Nelle sale dell'Istituto è possibile
visitare l'Erbario con la sua ricca collezione di circa 50.000 piante secche
distinte in due settori: quello Sardo e quello generale. L'ingresso
dell'Istituto si trova in viale Fra Ignazio, a fianco alla Facoltà di
Giurisprudenza. L'Orto Botanico non è solo un centro di studi
dell'Università. Esso è uno dei giardini più ameni nel cuore della città
dove è possibile trascorrere delle piacevoli ore di relax all'ombra delle
sue piante ormai secolari.
Come arrivare: l'ingresso dell'Orto Botanico si trova in viale Fra Ignazio,
11.
Come arrivarci: Ci si arriva facilmente a piedi dal centro della città.
Orari di apertura: l'Orto si può visitare tutti i giorni dalle 8 alle 13,30;
dal 1° aprile al 15 ottobre è aperto anche al pomeriggio dalle 15 alle
18,30; nei mesi di maggio, giugno, luglio e agosto sino alle 20. Il
biglietto d'ingresso è di L 1.000/€ 0,52; gratuito per le scolaresche del
comune di Cagliari, i visitatori di oltre 60 anni di età, per i bambini sino
ai 6 anni e per i portatori di handicap. Visite guidate sono organizzate la
2° e la 4° domenica di ogni mese e tutte le domeniche estive alle ore 11.
Chiuso nei giorni di Pasqua, Pasquetta, Ferragosto ed il 1° maggio. Per
informazioni: 070 6753501.
Monte Urpinu
Il
parco di Monte Urpinu si trova alle pendici del monte omonimo. Il nome
deriva da "urpi" che in lingua sarda significa "volpe". Il colle infatti
venne soprannominato "Monte Volpino" perchè era conosciuto come un luogo
impervio, isolato dal centro cittadino ed abitato dai lupi. Solo in seguito
al graduale popolamento della zona, la flora e la fauna del "Monte volpino"
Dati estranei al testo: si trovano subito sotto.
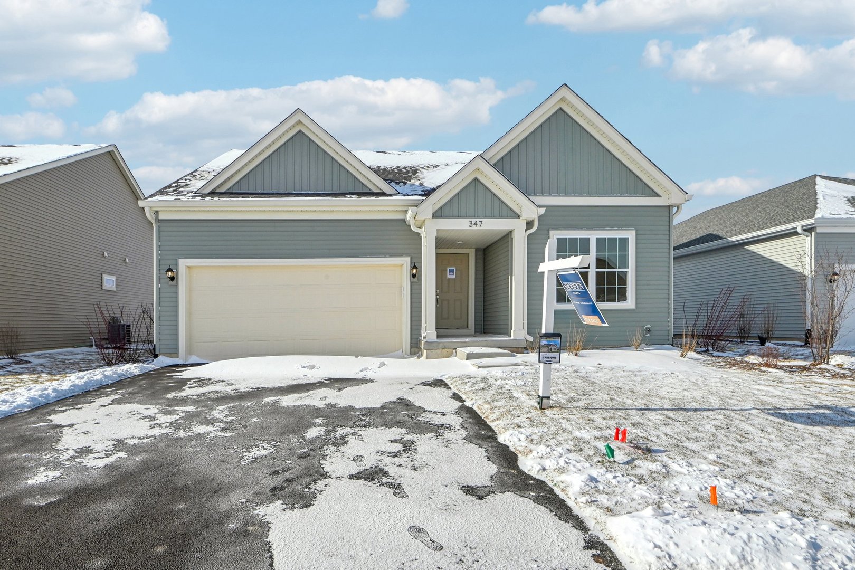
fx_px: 451
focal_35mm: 19
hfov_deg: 86.9
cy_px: 285
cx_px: 428
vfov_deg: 64.6
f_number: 13
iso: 400
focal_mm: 19
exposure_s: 1/800
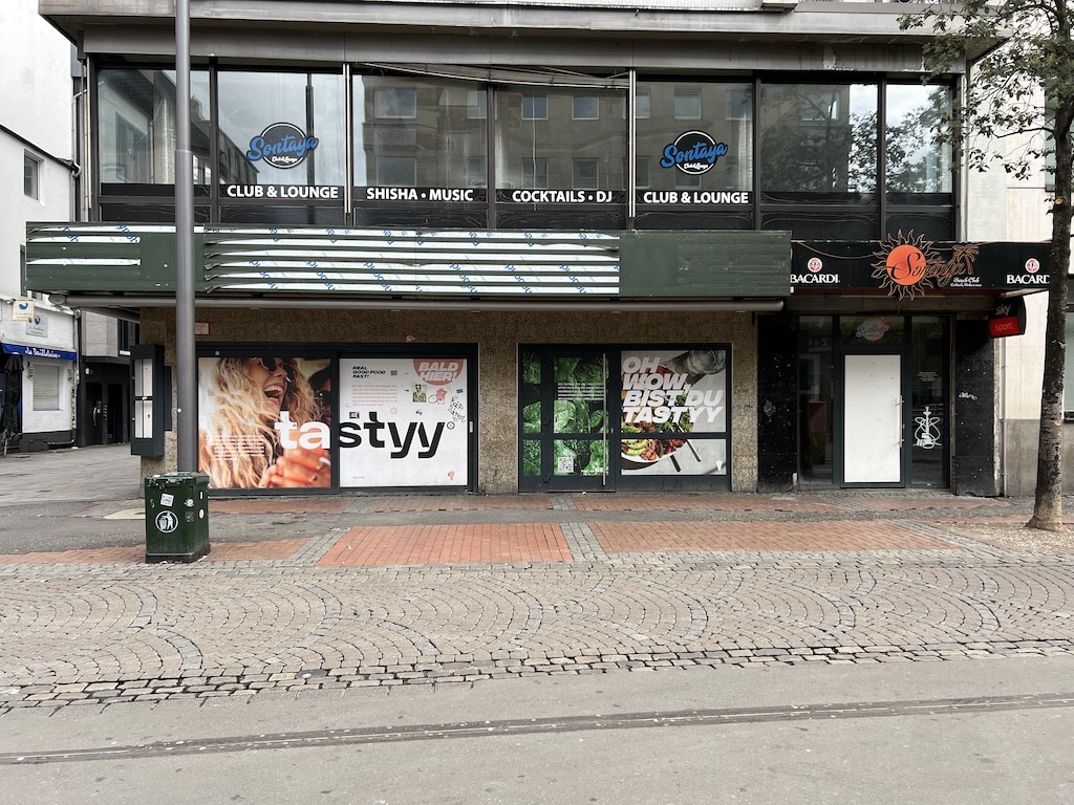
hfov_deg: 67.3
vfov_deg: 53.1
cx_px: 537
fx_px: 807
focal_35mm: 26
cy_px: 402
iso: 50
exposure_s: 1/803
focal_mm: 5.7
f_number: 1.5
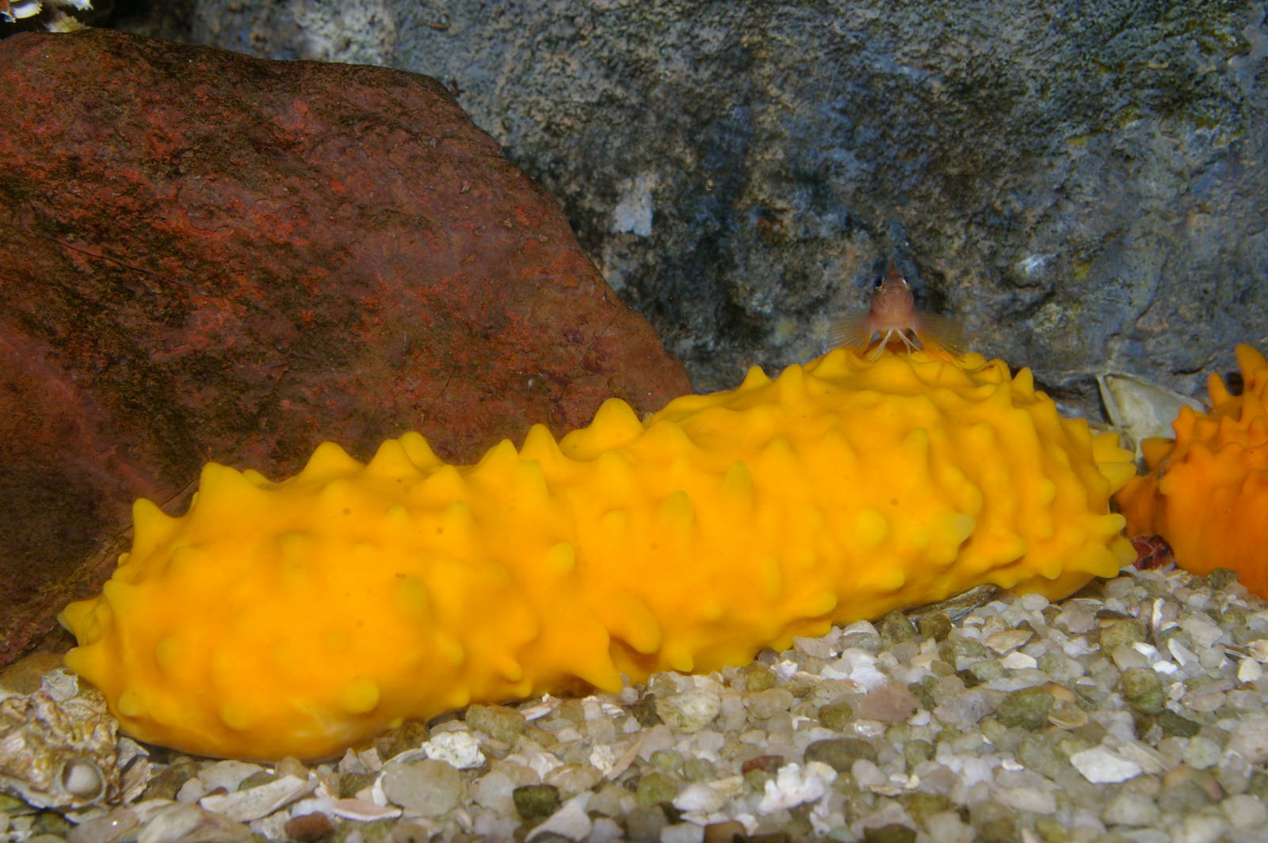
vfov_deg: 34.2
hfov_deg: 49.6
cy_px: 422
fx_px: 1373
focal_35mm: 39
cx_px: 634
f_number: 16
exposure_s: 1/45
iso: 400
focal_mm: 26
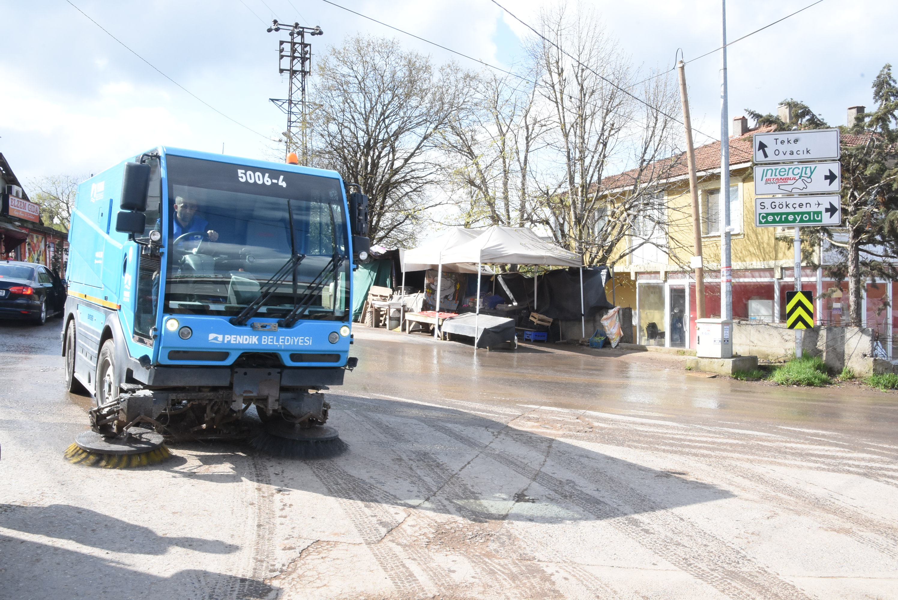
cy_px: 300
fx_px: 786
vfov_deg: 41.8
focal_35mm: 32
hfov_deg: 59.5
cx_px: 449
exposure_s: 1/125
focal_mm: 21
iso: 1000
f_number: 22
si andarono modificando. Il suo penultimo proprietario, il marchese Sanjust
di Teulada, gli dedicò una particolare cura e ne iniziò il rimboschimento
con la coltivazione del profumato pino d'Aleppo.
Nel 1939 il colle venne
acquistato dal comune e sebbene nel periodo fascista fosse stato eletto
"primo parco verde" della città, sino al secondo dopoguerra, fu destinato al
completo abbandono. Oggi il parco di Monte Urpinu è una delle più belle
isole verdi nel cuore di Cagliari. All'interno del parco si può passeggiare
piacevolmente attraverso i vialetti alberati che si inerpicano sino in cima
al colle, dare da mangiare ai piccioni, alle oche ed alle anatre che
sguazzano chiassose nei loro laghetti o passeggiano tra il verde, oppure
riposarsi sulle panchine a prendere il fresco.
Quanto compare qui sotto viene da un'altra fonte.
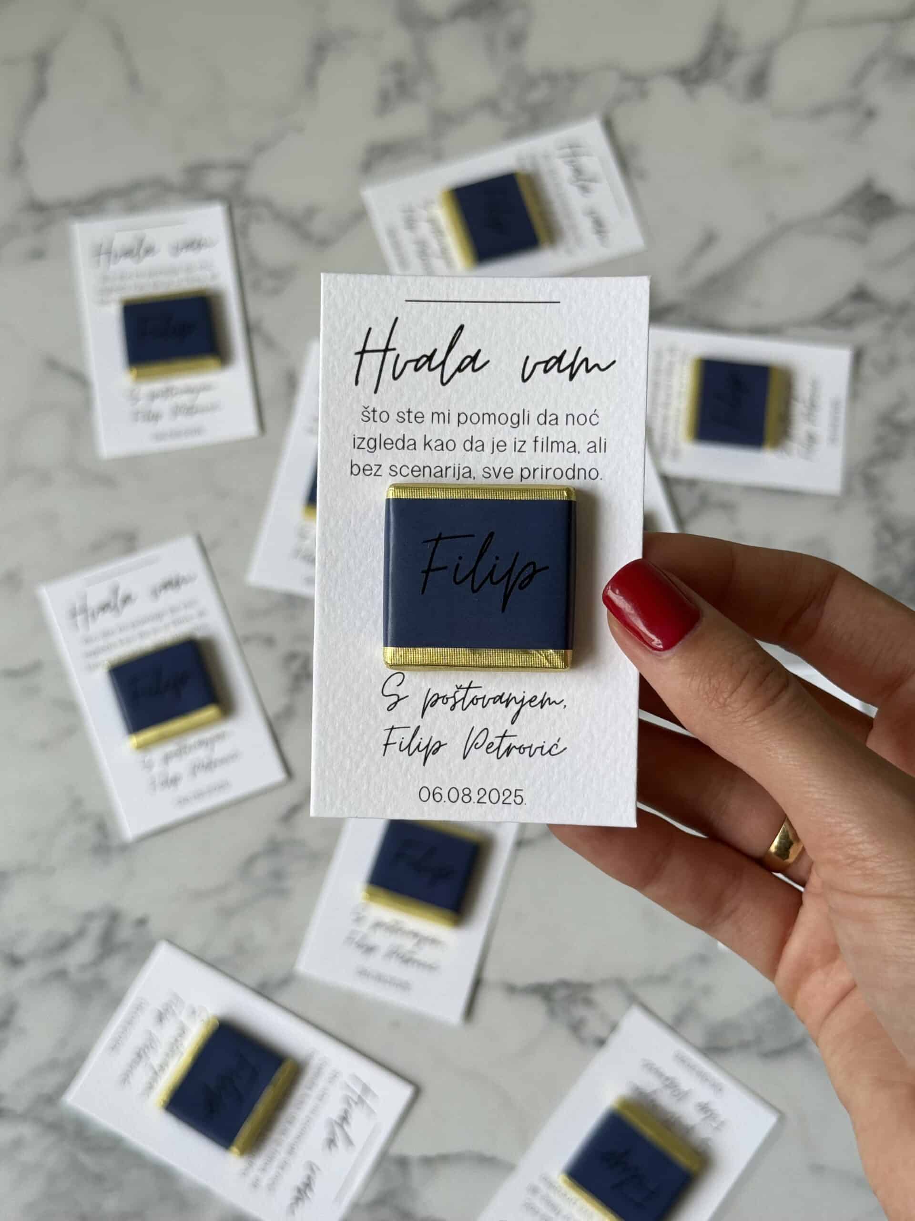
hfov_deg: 30.3
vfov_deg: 39.7
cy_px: 610
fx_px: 1692
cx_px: 458
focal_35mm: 48
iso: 64
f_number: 1.78
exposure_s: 1/452
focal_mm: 6.76
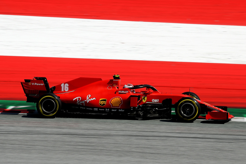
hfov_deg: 10.3
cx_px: 123
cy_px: 82
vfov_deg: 6.9
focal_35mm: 200
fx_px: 1366
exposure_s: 1/500
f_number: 14
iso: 320
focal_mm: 200
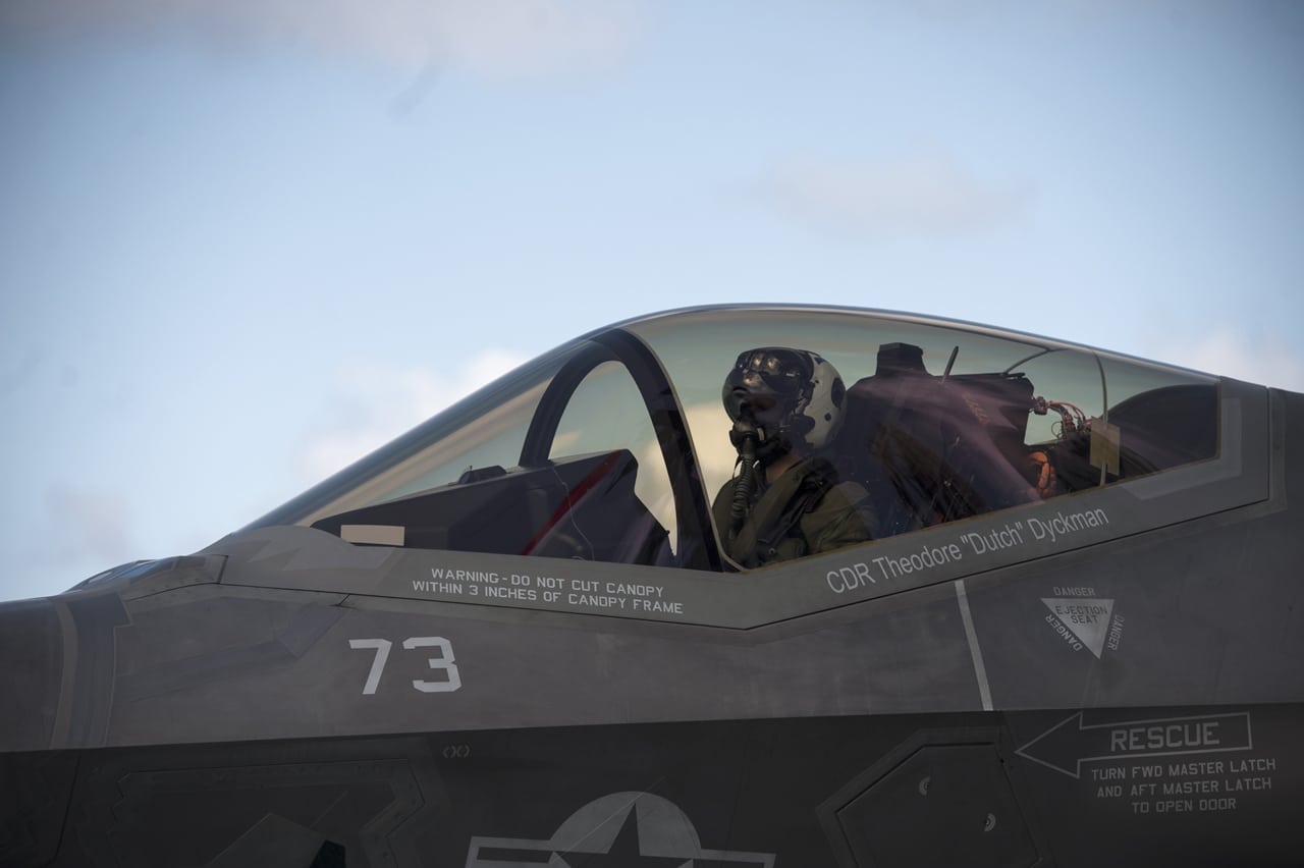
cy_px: 434
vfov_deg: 8.1
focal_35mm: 170
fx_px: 6154
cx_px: 652
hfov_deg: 12.1
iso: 100
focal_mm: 170
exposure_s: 1/1600
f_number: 4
Non mancano i giochi per i
più piccoli: altalene, scivoli, trenini e giostre ed un chioschetto per i
rinfreschi. Attraverso i vialetti che fiancheggiano il colle, si arriva al
Belvedere, una terrazza naturale da cui si può godere una suggestiva veduta
panoramica della città che spazia dal quartiere di Castello al Castello di
San Michele e, dall'altro lato, si affaccia sullo Stagno di Molentargius, le
Saline, il Poetto e la Sella del Diavolo. Il colle si trova a 98 metri sopra
il livello del mare.
Come arrivare: al parco si accede attraverso diversi ingressi: l'ingresso
principale è in via Pietro Leo, altri ingressi secondari si trovano in viale
Europa (nel tratto superiore e all'angolo con via Garavetti) ed in via Vidal.
Un altro ingresso si apre sulla terrazza del Belvedere.
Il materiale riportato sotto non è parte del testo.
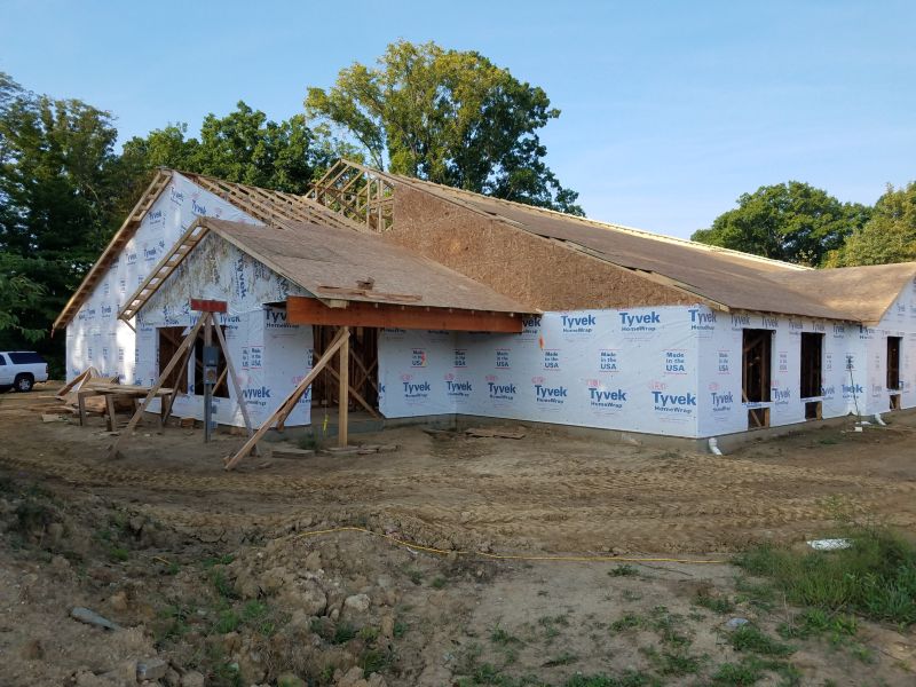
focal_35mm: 26
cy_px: 344
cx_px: 458
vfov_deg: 53.1
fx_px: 688
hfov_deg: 67.3
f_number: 1.7
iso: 40
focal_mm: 4.2
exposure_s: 1/1068
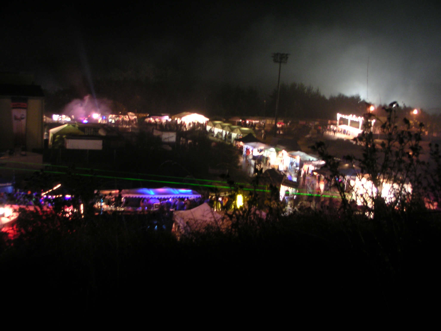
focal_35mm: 38
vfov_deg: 37.7
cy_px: 166
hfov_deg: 49.0
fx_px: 484
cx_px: 220
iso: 100
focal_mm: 6
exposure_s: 1
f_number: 2.8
Come arrivarci: Ci si arriva con l'autobus numero 3 (fermate di via Scano).
Orari di apertura: L'ingresso è libero ed il parco è aperto tutti i giorni,
dalla mattina alla sera, con alcune variazioni di orario a seconda della
stagione.
Parco di Bonaria
Il Parco di Bonaria è un giardino verde che si inerpica sino in cima alla
collina sui cui sorgono il Santuario e la Basilica dedicate alla Vergine di
Bonaria, protettrice dei naviganti. All'interno del parco, protette da tetti
di lamiera o da grate di ferro, sono custodite le sepolture ad arcosolio di
epoca romana.Il Castello di Cagliari visto dal colle di Bonaria Dalle
scalinate che conducono in cima al colle, si può godere una suggestiva
veduta del Castello di Cagliari, con le sue torri, le antiche mura e la
cupola della Cattedrale.
Il colle di Bonaria proprio per la sua posizione,
venne scelto dall'Infante Alfonso d'Aragona, per edificarvi, nel 1323, la
città catalana di Castell de Bonayre, da cui organizzò l'assedio al Castello
di Castro, roccaforte dei pisani.
Come arrivare: sul colle di Bonaria. Il parco ha due ingressi: uno di fianco
al Cimitero Monumentale; l'altro alle spalle della Basilica, in cima al coll
Come arrivarci: ci si arriva con l'autobus numero 5 (fermata sul piazzale di
Bonaria), 6 (fermate di viale Bonaria), 30 (fermate di viale Bonaria), 31
(fermate di viale Bonaria).
Orari di apertura: è aperto tutti i giorni. L'ingresso è libero.